If they needed more reasons to get up for the game, Rodriguez listed them. ABC would be covering it as the major regional game. It marked the rededication of the Big House, complete with military flyover. And Brock Mealer would be leading them out to touch the banner.

There wasn't a man on that team who didn't know Brock Mealer. They had seen him working out, sweating as much as they did, every day in the weight room, before he made his way out to the field to watch them practice.

When the players left practice that day for the showers and then the buses to the Campus Inn, Brock stayed behind to sit on the practice field, bask in the sun, and recount his journey. He told me the whole story, laughing about the ways Barwis and Parker Whiteman motivated him, and getting choked up when he talked about what they meant to him.

At one point he digressed to ponder Justin Boren's comments that Rodriguez's regime lacked “family values.” “I guess I don't know what kind of family values he was talking about,” Brock said in an even voice. “I've thought about that. I wonder—maybe to some people family values are basically just spoon-feeding you your whole life, and carrying you all the time instead of pushing you. But I've always just kind of laughed. This big athlete was partly, I guess, driven away from here by the amount of work he had to do, and that's just what drew me here from Columbus. He's running from adversity, and I'm going towards it.”

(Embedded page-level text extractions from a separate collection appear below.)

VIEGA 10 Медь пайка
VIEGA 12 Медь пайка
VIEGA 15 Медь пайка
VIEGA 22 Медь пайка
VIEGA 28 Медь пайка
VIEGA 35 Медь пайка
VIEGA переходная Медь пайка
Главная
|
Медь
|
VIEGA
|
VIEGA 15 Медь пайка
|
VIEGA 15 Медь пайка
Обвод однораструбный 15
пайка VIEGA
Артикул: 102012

After our conversation, Brock Mealer showered and drove home.

But, like Rodriguez and his brother, he would barely sleep that night.

*   *   *

“When you look at UConn's schedule—Texas Southern, Temple, Buffalo—you can see who they're focused on,” Rodriguez told his team. “They finished 8–5 last year, with a bowl victory over South Carolina. Randy Edsall's been there about ten years, he's a good coach and a good guy. They've got eighteen starters back, the most in the Big East, among the top ten in the country.

“Trust me when I tell you: They're going to be ready for us.”

He let that sink in.

“Well, that's fine. We're gonna be ready for them!

“Everyone's always asking me, ‘How're you going to do?' The fact is, until we play a game, you can't tell. But I can tell you this: We are closer than ever, and we are better than ever—individually and as a team.”